WORK TO DO ::
[a] Answer these from the piece on iteration and retrospective:
(i) What does the writer list as things we leave behind with the old year?
(ii) What three things does the quoted line say retrospectives do?
(iii) How many months long is the cycle at whose end we evaluate our promises, goals and desires?
[b] From the piece on iteration and retrospective, transcribe the stretch that begins with the words containing "The end of the" and ends with "where we succed?".

--- Start GIVEN PASSAGE ---

Inspect and Adapt IterationIteration and retrospective is so natural that we do it every year.

The end of the year is an expected moment for all of us. We expect it so eager as an opportunity to leave the old year behind: leave the frustrations, doubts, complaints, failures... everything behind and Start a brand new year with more days, months, more opportunities for us to do something different in ours lives.

The New Year is so expect that we celebrate it! We party and toast of joy and relief! And so we proceed each year because inwardly what we do, at the end of that 12-month cycle, is to evaluate the result of the promises, goals and desires that we did in the beginning of the year. We evaluate if we keep our promises, if we reach our goals and realize our desires. The balance was positive or negative? Where we failed and where we succed?

Actually we are doing is a retrospective of the year. A retrospective that brings us to chart a new plan of action, with improvements to be implemented, new promises, new goals, new desires. And for all these it´s necessary to begin again. Close a cycle and start a new.

But… Which comes first? The Iteration or the Retrospective?

Because we work in cylces we do retrospective? Or because as we do retrospective we need to work in an iteration way?

“Retrospectives enable whole-team learning, act as catalysts for change, and generate action.” [1].

As we do retrospective we need to work in an iteration way?

To generate new actions and attitudes we need a new opportunity to put them into practice, right?

--- End GIVEN PASSAGE ---
--- Start PROVIDED INFORMATION ---

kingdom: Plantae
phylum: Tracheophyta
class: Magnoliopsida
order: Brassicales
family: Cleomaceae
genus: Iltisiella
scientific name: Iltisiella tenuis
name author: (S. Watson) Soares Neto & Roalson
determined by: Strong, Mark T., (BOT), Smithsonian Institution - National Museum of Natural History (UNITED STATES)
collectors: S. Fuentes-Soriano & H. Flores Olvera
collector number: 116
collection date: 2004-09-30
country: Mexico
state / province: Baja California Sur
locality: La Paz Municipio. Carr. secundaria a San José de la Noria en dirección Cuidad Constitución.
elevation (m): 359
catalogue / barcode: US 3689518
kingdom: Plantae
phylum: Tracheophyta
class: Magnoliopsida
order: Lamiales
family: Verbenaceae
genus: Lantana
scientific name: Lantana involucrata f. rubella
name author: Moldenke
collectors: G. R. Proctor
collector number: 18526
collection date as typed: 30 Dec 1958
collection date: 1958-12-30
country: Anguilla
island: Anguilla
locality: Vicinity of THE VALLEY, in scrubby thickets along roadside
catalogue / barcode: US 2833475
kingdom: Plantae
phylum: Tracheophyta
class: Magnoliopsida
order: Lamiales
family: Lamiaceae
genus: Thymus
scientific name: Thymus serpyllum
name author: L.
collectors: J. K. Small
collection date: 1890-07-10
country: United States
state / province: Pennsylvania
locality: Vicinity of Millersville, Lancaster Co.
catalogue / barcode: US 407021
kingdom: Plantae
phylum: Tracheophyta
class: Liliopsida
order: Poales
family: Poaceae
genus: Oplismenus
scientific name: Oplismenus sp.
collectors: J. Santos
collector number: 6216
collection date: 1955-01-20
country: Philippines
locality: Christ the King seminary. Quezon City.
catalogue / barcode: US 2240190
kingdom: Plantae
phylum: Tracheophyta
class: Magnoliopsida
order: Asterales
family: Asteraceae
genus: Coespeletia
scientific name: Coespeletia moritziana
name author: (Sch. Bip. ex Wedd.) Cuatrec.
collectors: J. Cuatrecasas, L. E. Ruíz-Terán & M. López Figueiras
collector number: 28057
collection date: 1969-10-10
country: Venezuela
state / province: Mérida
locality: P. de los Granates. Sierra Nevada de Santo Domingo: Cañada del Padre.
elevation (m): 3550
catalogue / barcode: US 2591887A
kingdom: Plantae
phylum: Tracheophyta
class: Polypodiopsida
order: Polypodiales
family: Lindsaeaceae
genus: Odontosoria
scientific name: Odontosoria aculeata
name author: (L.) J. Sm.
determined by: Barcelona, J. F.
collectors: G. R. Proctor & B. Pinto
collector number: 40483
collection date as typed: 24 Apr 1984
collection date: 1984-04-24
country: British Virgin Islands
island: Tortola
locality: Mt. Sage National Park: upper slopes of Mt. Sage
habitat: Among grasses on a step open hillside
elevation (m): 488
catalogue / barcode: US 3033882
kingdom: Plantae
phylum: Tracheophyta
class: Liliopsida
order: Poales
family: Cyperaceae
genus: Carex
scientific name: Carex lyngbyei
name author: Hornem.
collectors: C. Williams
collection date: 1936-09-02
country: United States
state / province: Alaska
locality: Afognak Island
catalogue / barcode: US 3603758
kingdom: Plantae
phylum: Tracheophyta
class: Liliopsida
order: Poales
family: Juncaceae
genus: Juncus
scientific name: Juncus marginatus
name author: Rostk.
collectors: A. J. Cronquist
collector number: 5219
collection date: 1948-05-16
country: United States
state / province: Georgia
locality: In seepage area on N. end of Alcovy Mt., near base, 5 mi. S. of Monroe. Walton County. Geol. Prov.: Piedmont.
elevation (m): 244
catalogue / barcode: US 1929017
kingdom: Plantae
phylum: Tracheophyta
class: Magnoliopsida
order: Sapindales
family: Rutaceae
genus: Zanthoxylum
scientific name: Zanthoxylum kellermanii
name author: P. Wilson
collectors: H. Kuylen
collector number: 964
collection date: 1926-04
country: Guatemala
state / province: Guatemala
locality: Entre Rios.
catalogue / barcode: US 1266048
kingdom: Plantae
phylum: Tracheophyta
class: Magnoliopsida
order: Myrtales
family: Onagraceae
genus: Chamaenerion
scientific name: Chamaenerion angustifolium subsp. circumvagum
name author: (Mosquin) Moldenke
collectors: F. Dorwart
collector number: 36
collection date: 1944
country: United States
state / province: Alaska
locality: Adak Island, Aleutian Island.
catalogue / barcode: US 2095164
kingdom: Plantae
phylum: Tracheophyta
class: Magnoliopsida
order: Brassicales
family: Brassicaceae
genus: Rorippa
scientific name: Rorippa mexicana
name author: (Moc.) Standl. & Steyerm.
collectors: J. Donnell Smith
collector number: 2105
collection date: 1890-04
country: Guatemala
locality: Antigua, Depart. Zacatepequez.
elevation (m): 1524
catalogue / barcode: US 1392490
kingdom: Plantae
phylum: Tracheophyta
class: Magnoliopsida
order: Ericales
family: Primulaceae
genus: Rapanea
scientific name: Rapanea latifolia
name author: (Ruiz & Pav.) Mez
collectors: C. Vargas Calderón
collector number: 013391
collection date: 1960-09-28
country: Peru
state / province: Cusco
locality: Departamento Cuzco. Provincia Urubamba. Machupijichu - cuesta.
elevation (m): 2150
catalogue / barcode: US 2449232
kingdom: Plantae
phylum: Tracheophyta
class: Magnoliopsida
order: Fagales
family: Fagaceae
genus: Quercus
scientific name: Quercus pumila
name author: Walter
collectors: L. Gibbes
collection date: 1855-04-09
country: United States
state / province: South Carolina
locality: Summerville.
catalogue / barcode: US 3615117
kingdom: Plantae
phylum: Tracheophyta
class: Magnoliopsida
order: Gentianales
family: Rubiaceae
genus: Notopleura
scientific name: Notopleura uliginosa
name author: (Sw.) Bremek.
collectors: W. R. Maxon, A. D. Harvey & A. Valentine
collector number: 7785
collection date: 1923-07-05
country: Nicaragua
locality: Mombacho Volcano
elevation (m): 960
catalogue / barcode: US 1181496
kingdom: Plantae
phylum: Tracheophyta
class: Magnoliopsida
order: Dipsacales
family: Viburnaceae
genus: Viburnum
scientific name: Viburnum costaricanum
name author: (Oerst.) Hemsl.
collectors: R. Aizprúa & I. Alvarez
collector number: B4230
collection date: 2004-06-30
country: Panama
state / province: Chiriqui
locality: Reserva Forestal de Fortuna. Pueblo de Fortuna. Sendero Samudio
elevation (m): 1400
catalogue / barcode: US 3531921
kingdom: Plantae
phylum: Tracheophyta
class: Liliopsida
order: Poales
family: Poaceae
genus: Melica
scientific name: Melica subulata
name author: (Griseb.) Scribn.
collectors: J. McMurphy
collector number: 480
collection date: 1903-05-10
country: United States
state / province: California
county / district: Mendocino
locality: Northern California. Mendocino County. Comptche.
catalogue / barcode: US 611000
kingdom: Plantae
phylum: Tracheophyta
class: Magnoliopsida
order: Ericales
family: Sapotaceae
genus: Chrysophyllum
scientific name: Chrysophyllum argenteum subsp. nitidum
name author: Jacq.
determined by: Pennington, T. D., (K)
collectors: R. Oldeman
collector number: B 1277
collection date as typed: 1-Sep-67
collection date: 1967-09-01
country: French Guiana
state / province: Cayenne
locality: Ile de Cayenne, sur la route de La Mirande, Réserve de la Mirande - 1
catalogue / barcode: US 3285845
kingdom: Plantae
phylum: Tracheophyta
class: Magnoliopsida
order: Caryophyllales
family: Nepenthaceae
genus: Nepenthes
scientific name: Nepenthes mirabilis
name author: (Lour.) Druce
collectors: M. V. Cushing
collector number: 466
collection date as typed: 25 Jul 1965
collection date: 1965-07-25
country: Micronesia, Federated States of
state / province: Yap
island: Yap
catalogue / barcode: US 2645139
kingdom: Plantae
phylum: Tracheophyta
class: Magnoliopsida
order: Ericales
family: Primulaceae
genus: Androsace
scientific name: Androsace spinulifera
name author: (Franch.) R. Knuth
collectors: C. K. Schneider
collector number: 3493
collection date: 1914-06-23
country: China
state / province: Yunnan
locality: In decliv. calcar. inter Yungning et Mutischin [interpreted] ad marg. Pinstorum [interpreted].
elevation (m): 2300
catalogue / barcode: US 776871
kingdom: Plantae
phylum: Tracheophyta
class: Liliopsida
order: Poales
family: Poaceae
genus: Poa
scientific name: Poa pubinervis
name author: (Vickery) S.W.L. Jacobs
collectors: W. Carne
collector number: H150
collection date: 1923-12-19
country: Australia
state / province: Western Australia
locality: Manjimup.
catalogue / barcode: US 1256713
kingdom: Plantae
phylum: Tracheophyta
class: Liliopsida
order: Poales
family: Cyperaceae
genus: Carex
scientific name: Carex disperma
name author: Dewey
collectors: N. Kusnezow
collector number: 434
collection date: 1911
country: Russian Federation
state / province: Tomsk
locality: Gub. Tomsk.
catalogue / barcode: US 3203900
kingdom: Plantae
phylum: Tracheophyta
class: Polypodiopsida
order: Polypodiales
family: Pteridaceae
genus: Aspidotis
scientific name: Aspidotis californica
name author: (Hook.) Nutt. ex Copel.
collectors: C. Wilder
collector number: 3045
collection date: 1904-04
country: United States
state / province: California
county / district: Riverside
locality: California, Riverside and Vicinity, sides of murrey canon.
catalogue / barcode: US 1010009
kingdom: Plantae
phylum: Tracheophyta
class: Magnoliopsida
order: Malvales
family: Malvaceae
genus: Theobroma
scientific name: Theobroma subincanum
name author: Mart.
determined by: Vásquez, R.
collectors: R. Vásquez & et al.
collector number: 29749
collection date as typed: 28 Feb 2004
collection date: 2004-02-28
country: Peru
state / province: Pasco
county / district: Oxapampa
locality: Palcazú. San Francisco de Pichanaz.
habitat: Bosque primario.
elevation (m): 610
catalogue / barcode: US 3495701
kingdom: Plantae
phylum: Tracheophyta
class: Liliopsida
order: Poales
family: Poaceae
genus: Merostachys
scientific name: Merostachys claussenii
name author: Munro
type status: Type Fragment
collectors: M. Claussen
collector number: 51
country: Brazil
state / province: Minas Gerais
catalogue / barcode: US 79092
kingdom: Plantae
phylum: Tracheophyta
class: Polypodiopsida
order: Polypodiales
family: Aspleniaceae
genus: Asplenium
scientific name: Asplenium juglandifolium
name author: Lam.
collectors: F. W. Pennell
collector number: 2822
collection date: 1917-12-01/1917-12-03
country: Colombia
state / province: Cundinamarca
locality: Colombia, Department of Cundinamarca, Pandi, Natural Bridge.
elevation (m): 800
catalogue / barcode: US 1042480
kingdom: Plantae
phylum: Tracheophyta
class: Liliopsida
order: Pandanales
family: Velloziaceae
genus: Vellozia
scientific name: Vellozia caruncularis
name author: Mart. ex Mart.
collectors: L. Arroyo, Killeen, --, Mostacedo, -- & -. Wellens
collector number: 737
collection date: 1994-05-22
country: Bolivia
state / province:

--- End PROVIDED INFORMATION ---

COMPLETE ANSWERS ::
[a]
(i) Frustrations, doubts, complaints and failures.
(ii) They enable whole-team learning, act as catalysts for change, and generate action.
(iii) Twelve months.

[b]
The end of the year is an expected moment for all of us. We expect it so eager as an opportunity to leave the old year behind: leave the frustrations, doubts, complaints, failures... everything behind and Start a brand new year with more days, months, more opportunities for us to do something different in ours lives.

The New Year is so expect that we celebrate it! We party and toast of joy and relief! And so we proceed each year because inwardly what we do, at the end of that 12-month cycle, is to evaluate the result of the promises, goals and desires that we did in the beginning of the year. We evaluate if we keep our promises, if we reach our goals and realize our desires. The balance was positive or negative? Where we failed and where we succed?